What to work on. Return only the lines from the one that contains "right knee: (537, 641)" through the last line of the records below, exactly as they stand. Pictures are not part of the copy.

Records from a dataset.
________________________________________

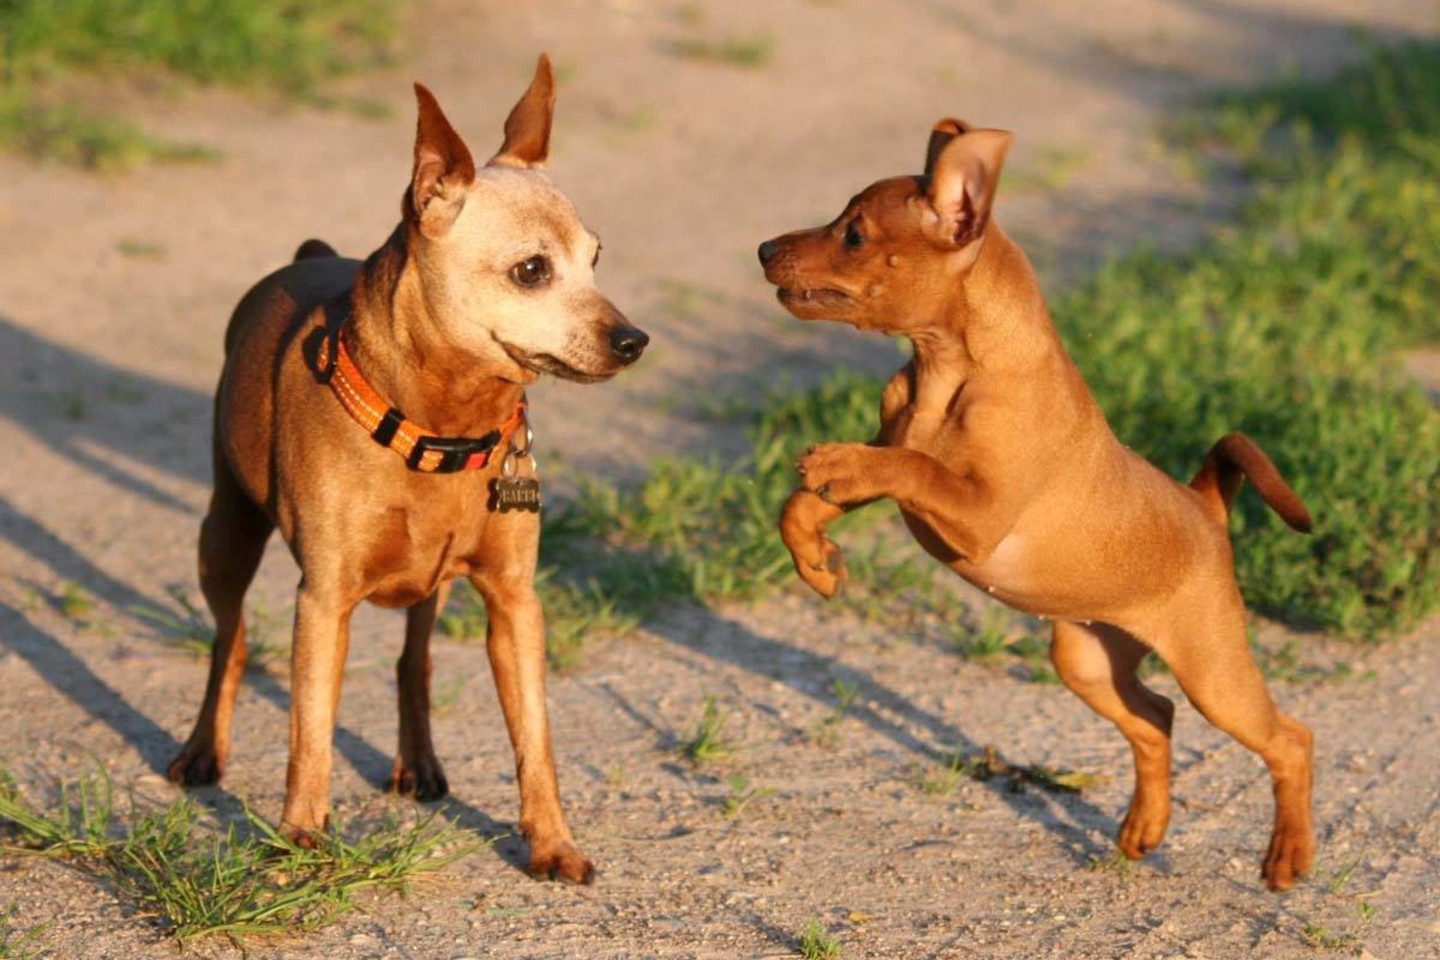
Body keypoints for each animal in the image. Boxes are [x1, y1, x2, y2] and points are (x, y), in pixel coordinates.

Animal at [163, 54, 648, 880]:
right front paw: (301, 837)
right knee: (230, 642)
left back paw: (418, 762)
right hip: (224, 536)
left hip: (432, 585)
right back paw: (202, 752)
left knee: (412, 661)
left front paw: (552, 842)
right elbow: (310, 732)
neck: (443, 427)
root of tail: (305, 258)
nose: (633, 340)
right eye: (531, 270)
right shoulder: (323, 604)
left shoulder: (516, 606)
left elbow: (536, 739)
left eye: (596, 258)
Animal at [766, 120, 1319, 892]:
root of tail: (1204, 506)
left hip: (1213, 673)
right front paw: (817, 562)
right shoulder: (894, 470)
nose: (763, 250)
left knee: (1289, 739)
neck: (946, 371)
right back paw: (1144, 828)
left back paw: (1288, 855)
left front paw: (833, 472)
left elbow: (910, 466)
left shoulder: (975, 515)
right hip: (1085, 657)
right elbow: (810, 501)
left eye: (853, 234)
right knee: (1155, 717)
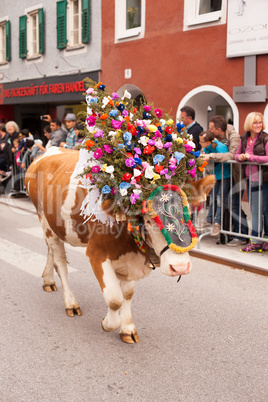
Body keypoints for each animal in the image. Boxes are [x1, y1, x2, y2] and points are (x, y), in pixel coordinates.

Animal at [24, 81, 214, 342]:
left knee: (51, 253)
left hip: (54, 225)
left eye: (190, 214)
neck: (129, 237)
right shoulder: (96, 253)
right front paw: (108, 323)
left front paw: (127, 327)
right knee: (60, 261)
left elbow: (127, 294)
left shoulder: (129, 261)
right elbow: (113, 298)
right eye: (150, 220)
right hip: (45, 221)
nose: (181, 267)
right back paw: (70, 302)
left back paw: (47, 279)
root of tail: (46, 153)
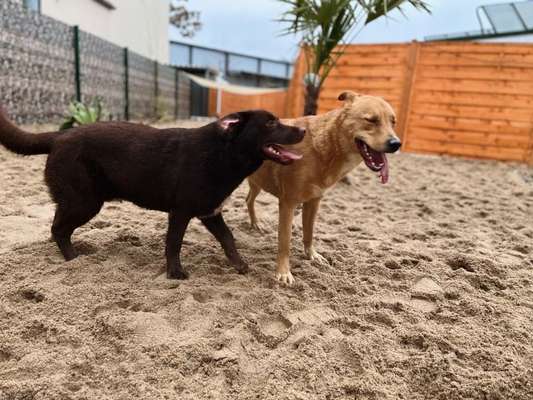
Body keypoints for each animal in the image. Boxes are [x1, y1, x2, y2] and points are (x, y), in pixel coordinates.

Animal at [245, 90, 400, 284]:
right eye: (371, 120)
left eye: (393, 122)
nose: (396, 144)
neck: (326, 147)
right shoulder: (288, 204)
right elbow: (285, 241)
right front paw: (283, 271)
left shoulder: (314, 201)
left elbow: (309, 232)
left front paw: (312, 255)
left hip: (257, 182)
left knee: (248, 200)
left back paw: (255, 223)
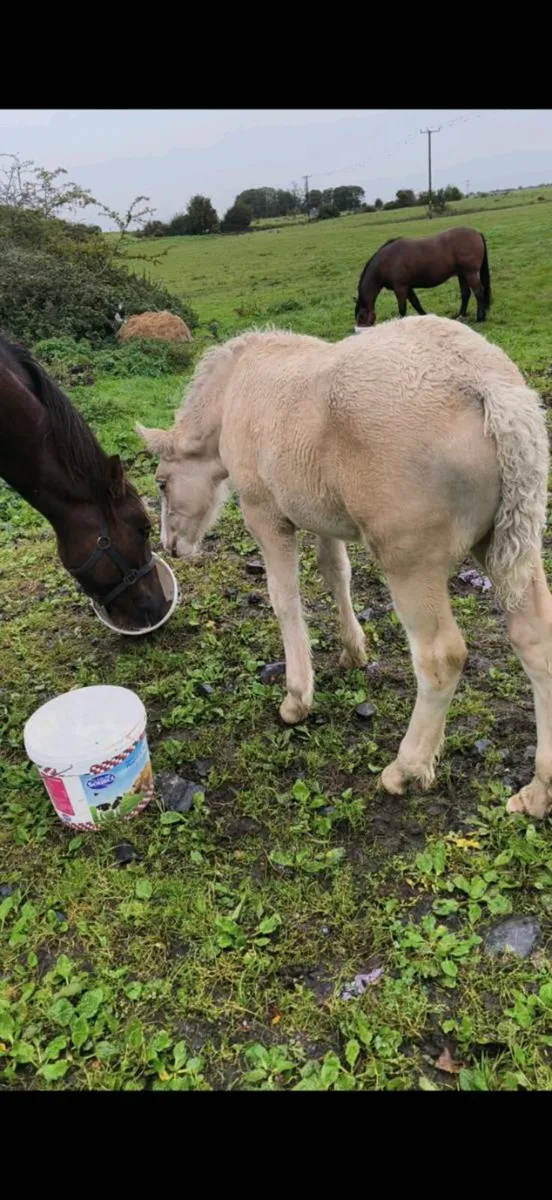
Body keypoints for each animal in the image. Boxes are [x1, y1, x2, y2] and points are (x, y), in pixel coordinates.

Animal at [136, 316, 552, 820]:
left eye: (161, 482)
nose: (171, 546)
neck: (235, 387)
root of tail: (489, 386)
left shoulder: (266, 515)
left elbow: (284, 598)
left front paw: (297, 698)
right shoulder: (320, 515)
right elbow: (336, 572)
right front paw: (354, 651)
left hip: (410, 562)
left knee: (440, 657)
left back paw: (406, 769)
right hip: (505, 547)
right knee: (537, 641)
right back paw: (538, 791)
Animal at [354, 227, 491, 327]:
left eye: (361, 317)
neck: (386, 261)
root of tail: (477, 233)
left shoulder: (400, 288)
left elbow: (402, 309)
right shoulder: (408, 288)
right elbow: (416, 304)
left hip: (470, 273)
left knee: (479, 292)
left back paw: (480, 318)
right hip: (462, 274)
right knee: (465, 294)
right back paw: (460, 316)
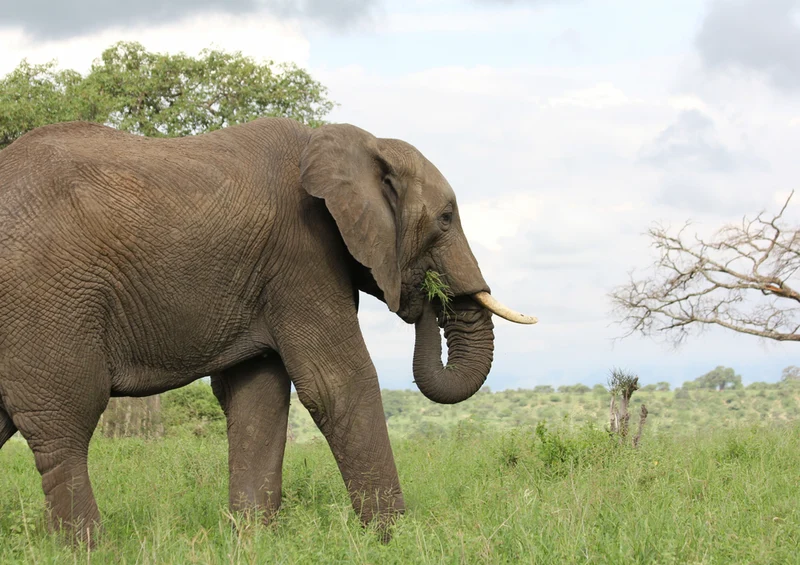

________________________________________

Result of this exercise.
right knee: (537, 641)
right back paw: (538, 791)
Animal at [354, 227, 491, 327]:
left eye: (361, 317)
neck: (386, 261)
root of tail: (477, 233)
left shoulder: (400, 288)
left elbow: (402, 309)
right shoulder: (408, 288)
right elbow: (416, 304)
left hip: (470, 273)
left knee: (479, 292)
left back paw: (480, 318)
right hip: (462, 274)
right knee: (465, 294)
right back paw: (460, 316)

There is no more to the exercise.